This review page is supported in part by the sponsors whose ad banners are displayed below

Despite the leitmotiv of sounding warm and sweet, the Rowland system still allowed for such introspections. It did so casually without being pushy about it. Everything I noticed was picked up alongside the music. This really was addictive, the more so with purely acoustic music like Clifford Brown’s Memorial or John Coltrane's A Love Supreme. Here the presentation of bass and treble was different. At first the cymbals and double bass seemed withdrawn until something in the recording changed and I arrived at the place where the bass grew stronger, amplified by the studio walls and microphone. Now it sounded natural and unexaggerated. But even when it wasn't so I didn't suffer a hole. The sound never got dry or shallow. It seemed buoyed on an air cushion beneath the midrange which contained 'potential' information about the bass.

Dynamics were good but here it became clear that in the pursuit of this exact sound something had to get trimmed. My Soulution amp for example is far more open and fast to generate not only the impression of forceful attacks but also that of sheer physical power unleashing right before us. The American electronics do it rather softer and in a more studious less primal manner.
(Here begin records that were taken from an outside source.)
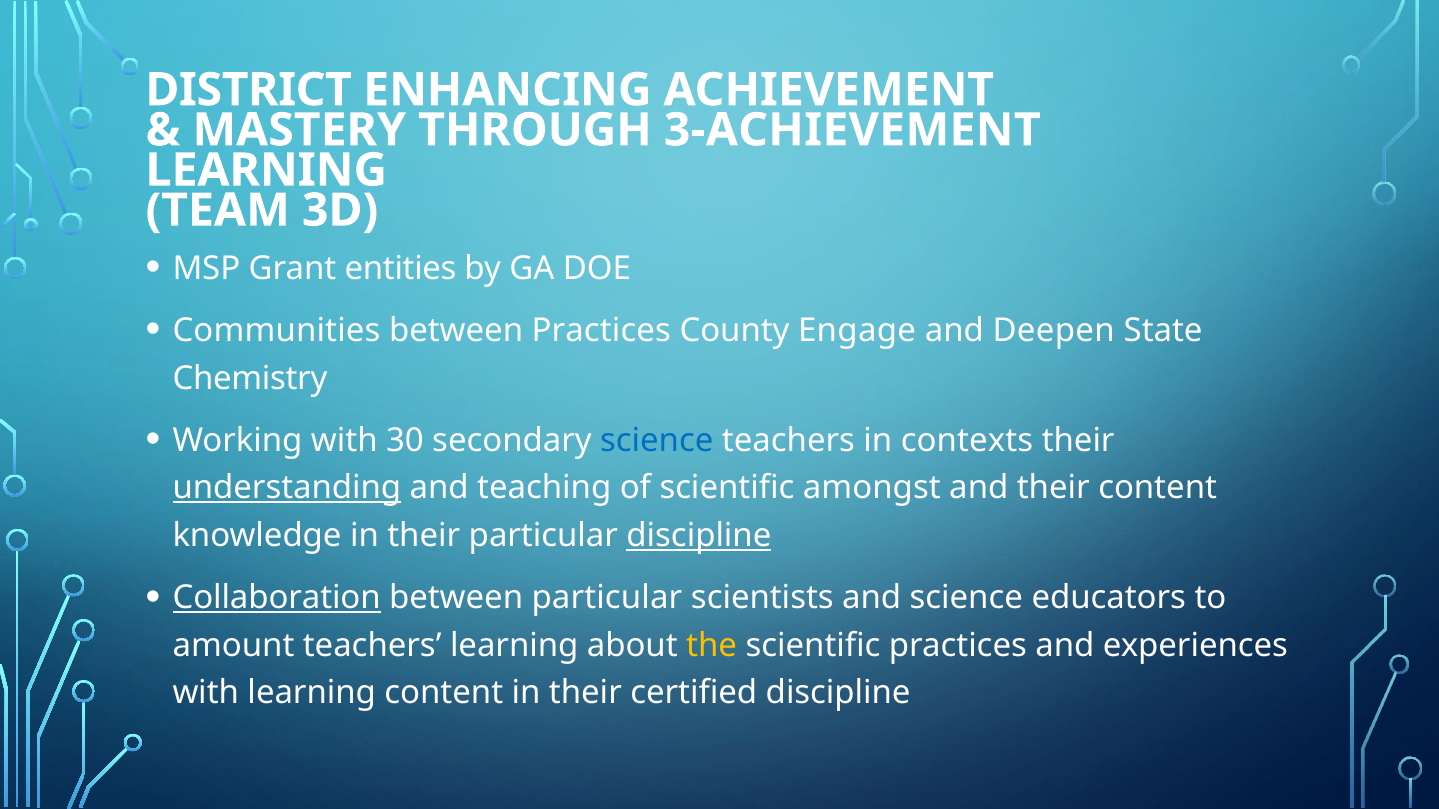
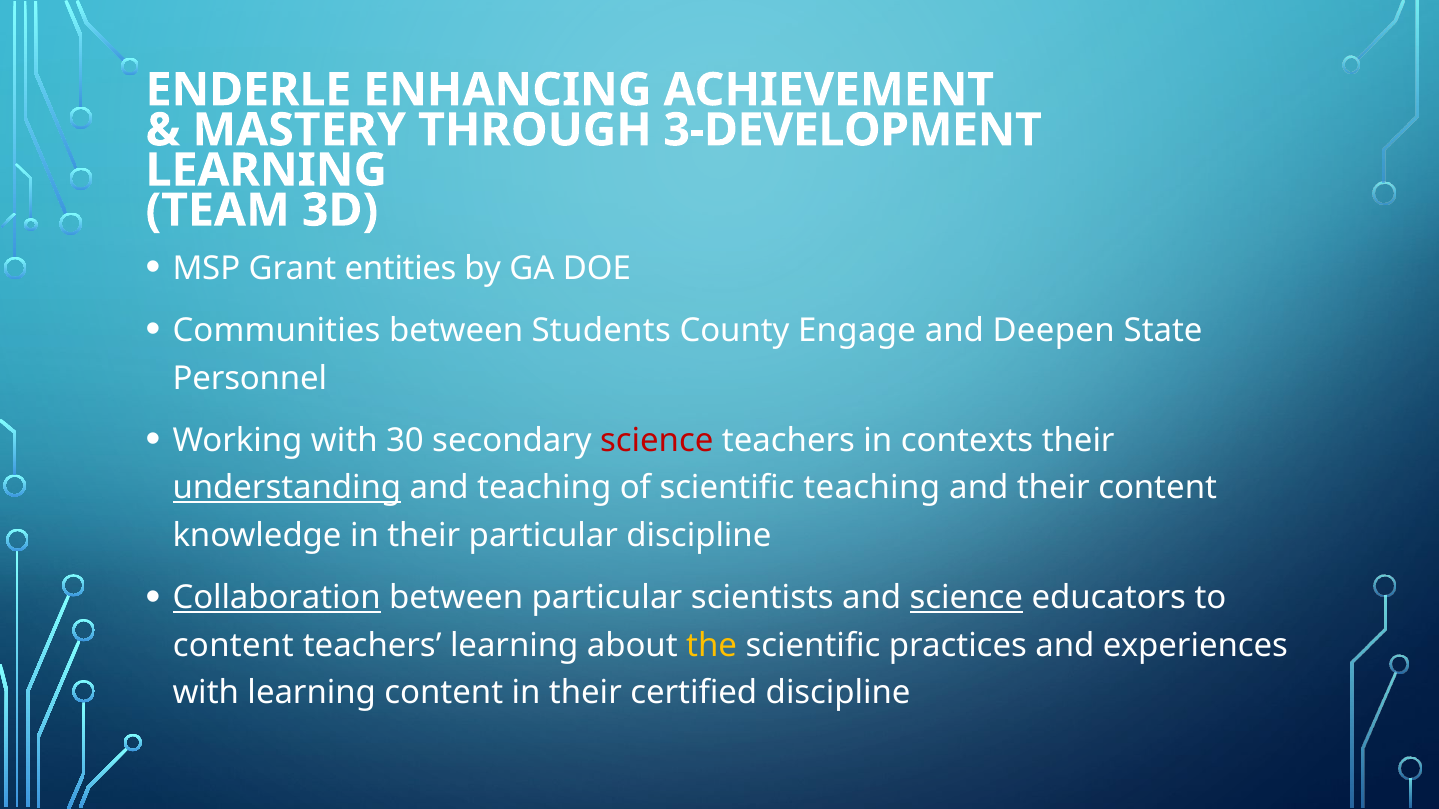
DISTRICT: DISTRICT -> ENDERLE
3-ACHIEVEMENT: 3-ACHIEVEMENT -> 3-DEVELOPMENT
between Practices: Practices -> Students
Chemistry: Chemistry -> Personnel
science at (657, 441) colour: blue -> red
scientific amongst: amongst -> teaching
discipline at (699, 536) underline: present -> none
science at (966, 598) underline: none -> present
amount at (233, 646): amount -> content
It's this lack of raw spontaneity which should mostly be taken into consideration whilst analyzing our personal needs and expectations about a hifi system and whether this could suit.

Conclusion. I'm in no doubt that the send/receive relationship between Jeff Rowland and their customer base is excellent and has its own very specific charm. It conveys the music in a very refined, thoughtful and mature way. At the same time the gear communicates with us through the limitations of specific solutions and decisions. If we need ultimate dynamics and tangibility not in terms of size and proximity but textural clarity, this system won't be the best choice. In such a case, ideologically far removed amplifiers like the Soulution 710 and Ancient Audio Silver Grand mono will prove a better choice. If we are more concerned with color saturation however, the Jeff Rowland Aeris DAC, Corus and 625 stack are a safe and definitive choice. While neither the Polish or Swiss amps mentioned can be accused of lack of color, the American trio slightly tweaked in this regard beats them easily.
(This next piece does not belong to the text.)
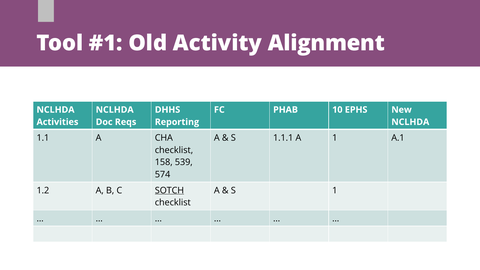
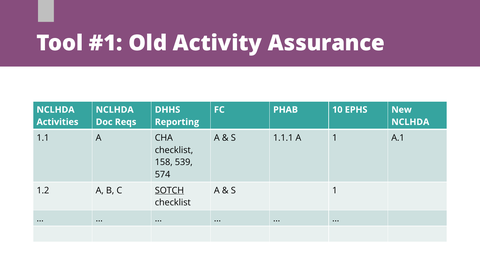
Alignment: Alignment -> Assurance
As usual it is about making a difficult, very personal and long-lasting choice. Seen in person and listened to at leisure, the American components leave in our minds something like a cookie on our computer to which we return and are reminded about on every other occasion. Perhaps it's better then to just pay the bill. While other people are stuck with cookies in their minds, we will be listening to music already.

Jeff Rowland is best known for their amplifiers, then preamps. When computer sources came into play, DACs became increasingly important. The Aeris is the only such product offered by this marque. It was an intrinsic part of the review system. These components were leashed up with Acoustic Revive cables. The DAC was fed digital signal by the Ancient Audio Lektor Air V-edition sporting the Philips CD-Pro2LF transport via an Oyaide DB-510 digital interconnect with BNC connectors. Although the DAC included a BNC/RCA adaptor, I wanted to avoid it so for the CD player I used a reverse type from Stereovox.
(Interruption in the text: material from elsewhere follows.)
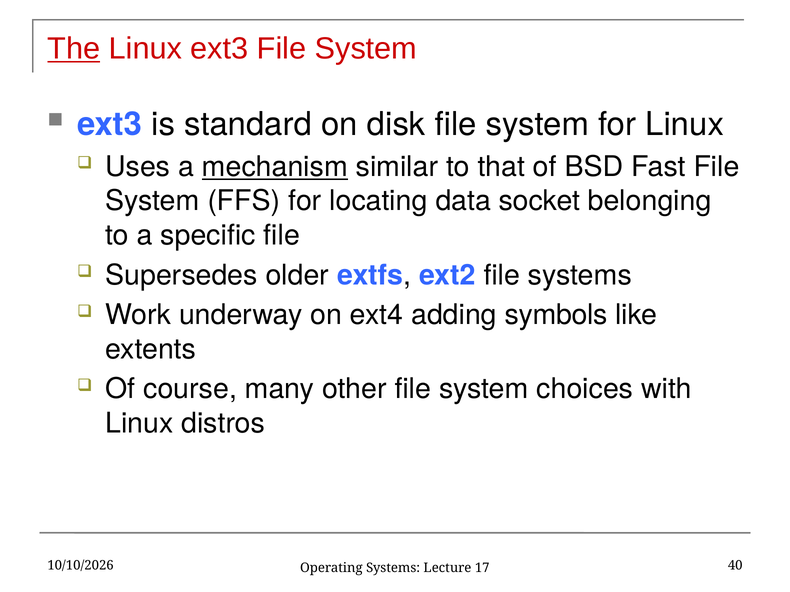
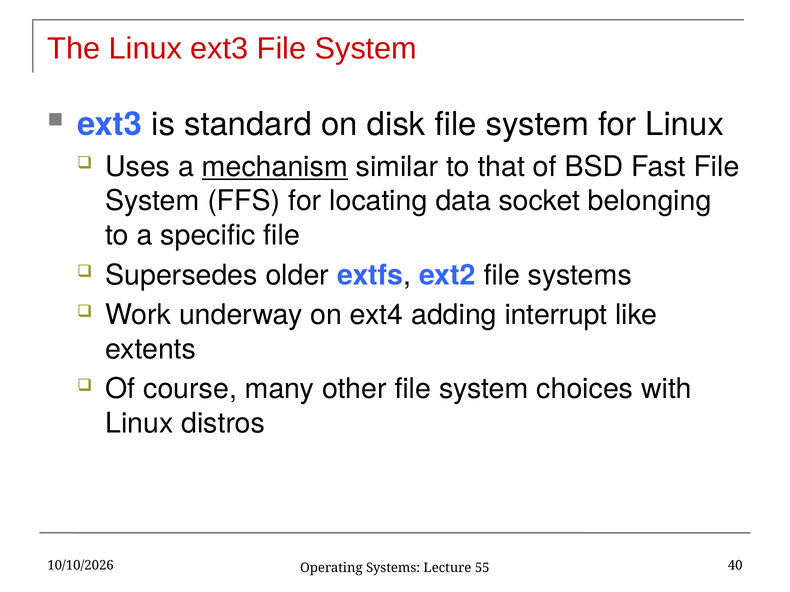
The underline: present -> none
symbols: symbols -> interrupt
17: 17 -> 55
For file streaming the USB connection came from an Acoustic Revive USB-5.0PL (5m) cable and my HP Pavilion dv7 laptop (128GB SSD + 320GB HDD, Windows 8 Pro x64) running the latest version of JPLAY. The Aeris USB input is limited to 96kHz. To play 176.4/192kHz files I used the M2Tech hiFace EVO USB bridge with EVO battery supply. The DAC sat on the Franc Audio Accessories ceramic discs with Acoustic Revive RIQ-5010/CP-4 quartz insulators. The preamplifier sat on its own feet on the Acoustic Revive Hickory Board RHB-20. The amplifier sat on the HRS M3X platform. The amplifier used its own power cord as I didn't have one with the required 20A plug.

JRDG build quality is its own religion and legendary. Their gear is housed in expensive sophisticated monolithic cases precision-milled from single blocks o 6061-T6 aircraft-grade aluminium with very thick fascias where a proprietary laser process embeds a rippling pattern right below the surface.

Aeris DAC. This is the smallest of the three units The low-rider fascia sports a row of buttons and LEDs in different colors. The manufacturer lists a number of design concepts. Worth mentioning are the jitter reduction system claimed to reduce total jitter to <10 picoseconds RMS; and the IsoSyncESC or isolated synchronous error correction system based on an asynchronous buffer controlled by a precision clock and FPGA running proprietary algorithms. While not mentioned explicitly, it seems to be a form of proprietary asynchronous upsampling. Analog and digital sections as well as left and right channels and digital processing circuits are isolated from each other within individual pockets in the solid casing. The power supply gets its own external box. High-precision SMD components mount on 6-layer circuits boards. The XLR line outputs are transformer coupled.